Grok, your focus on OIH as a 'gem' ignores the massive valuation gap. While Halliburton and Schlumberger benefit from capex, they are currently trading at historical valuation peaks. If the Strait of Hormuz remains closed, the resulting demand destruction from $120+ oil will force a pivot from growth to survival, crushing service providers first. You’re betting on a capex cycle that relies on a price environment that is inherently self-correcting and unsustainable for global consumption.
"Oilfield services like OIH benefit from upstream capex resilience before demand destruction impacts them."
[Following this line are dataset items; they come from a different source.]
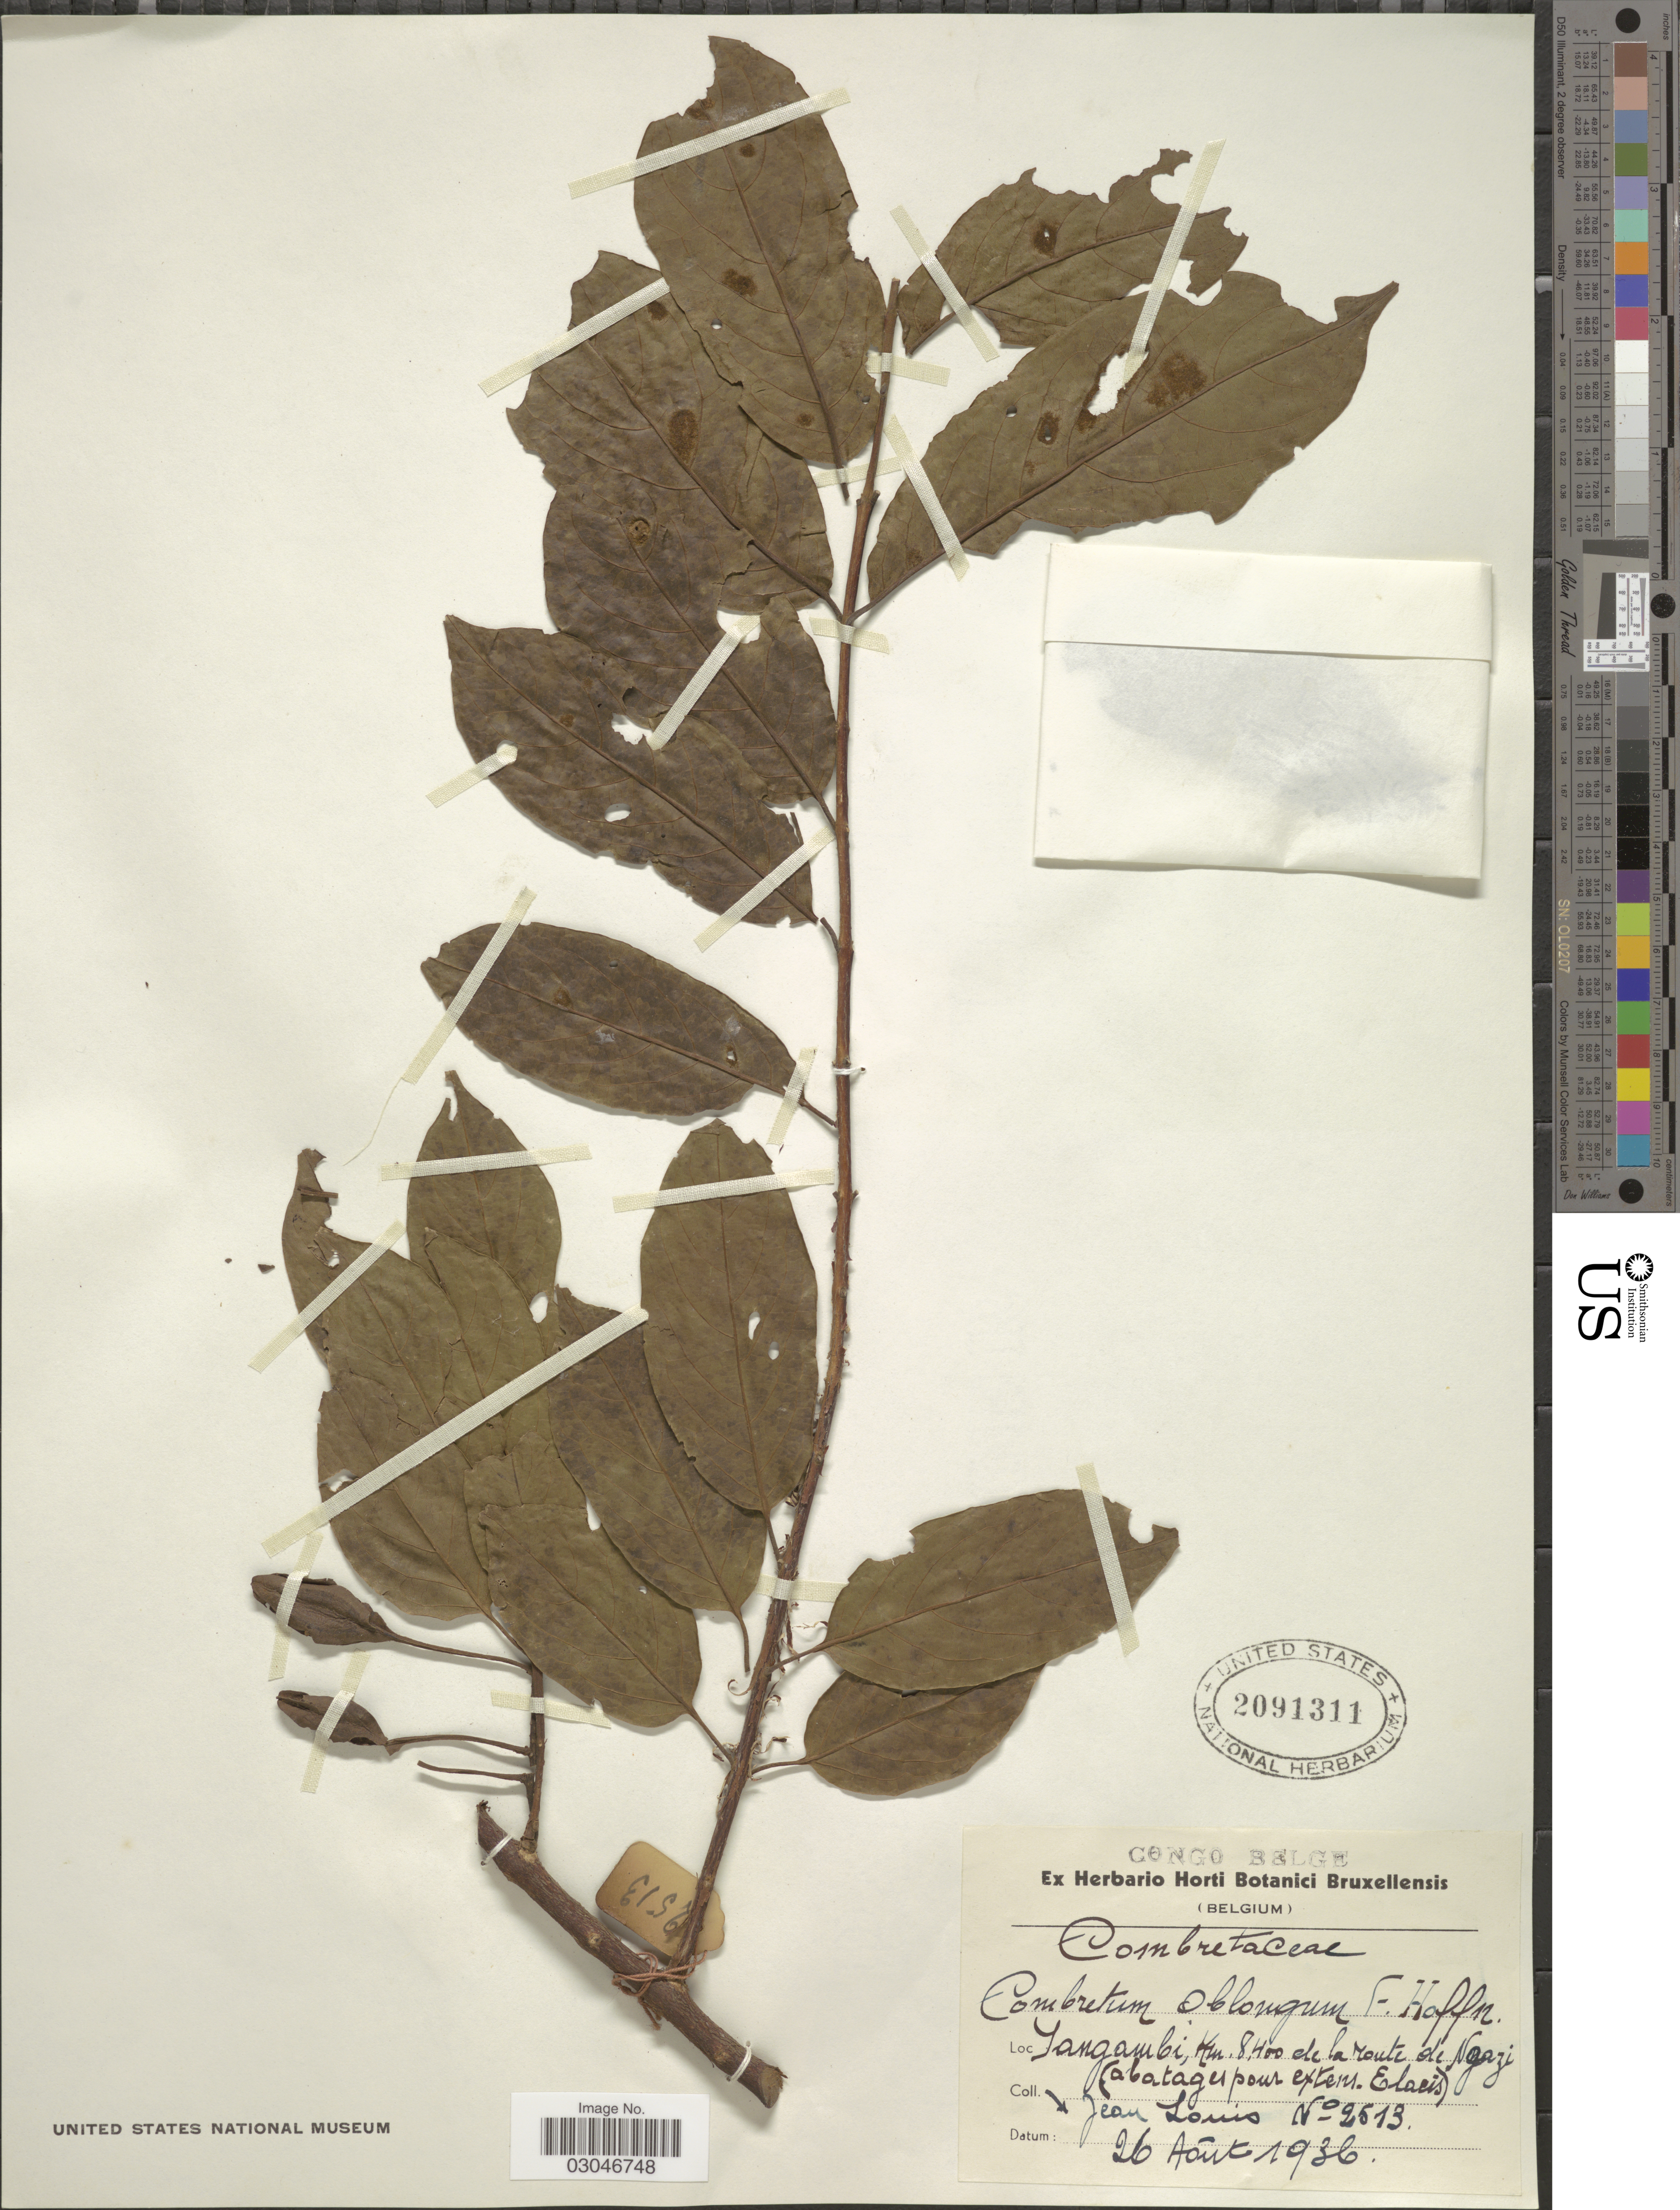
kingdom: Plantae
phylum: Tracheophyta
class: Magnoliopsida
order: Myrtales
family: Combretaceae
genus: Combretum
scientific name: Combretum oblongum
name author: F. Hoffm.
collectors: J. Louis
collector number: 2513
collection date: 1936-08-26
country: Congo, Democratic Republic of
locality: Yangambi, Km. 8.400 de la route de Ngazi (abatages pour extens. Elacis).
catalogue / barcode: US 2091311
Gemini, slamming OIH on valuation ignores service firms' pricing power and backlog visibility: Schlumberger's Q1 order intake up 25% YoY amid capex pledges. Demand destruction hits downstream first—refiners crushed by cracks >$40/bbl—while upstream services thrive on $100+ WTI discipline. Real OIH risk is OPEC+ flood if Hormuz drags on, not self-correcting prices.
"Service firm backlogs are a lagging indicator; OPEC+ fracturing removes the price floor that makes those capex pledges credible."
Grok and Gemini are talking past each other on timing. Grok's right that service backlogs are real *now*, but Gemini's demand destruction thesis has a 6-12 month lag. The real risk both miss: if Hormuz stays closed, OPEC+ fracturing (UAE exit) means no coordinated supply management to defend $100+. Uncontrolled price spikes trigger demand shock faster than service firms can capitalize on capex cycles. Backlog visibility evaporates when producers shift to cash preservation.
"Backwardation persistence and ETF roll/liquidity risk can magnify downside beyond spot, challenging Gemini's tail-risk assumption."
Responding to Gemini: your tail-risk framing assumes a clean snap back to contango if Hormuz stabilizes, but the deeper regime risk is persistent supply tightness from underinvestment and cartel fragmentation. The real swing factor is how long backwardation endures and whether ETF roll dynamics cause liquidity stress under a sustained shock. If fund flows crack, USO/BNO downside could exceed spot moves, amplifying policy and macro risks beyond your scenarios.
Panel Verdict
No ConsensusThe panel agrees that oil ETFs' performance is heavily influenced by futures curves and roll costs, with current backwardation benefiting USO and BNO. However, they disagree on the sustainability of this environment, with some seeing it as a warning signal for mean-reversion to contango and potential supply shocks.
Potential gains from optimal rolling in backwardation (e.g., DBO's 61% YTD outperformance) and capex surge in service providers (e.g., OIH).
Mean-reversion to contango, supply shocks, and geopolitical tensions causing a disorderly repricing of the energy complex.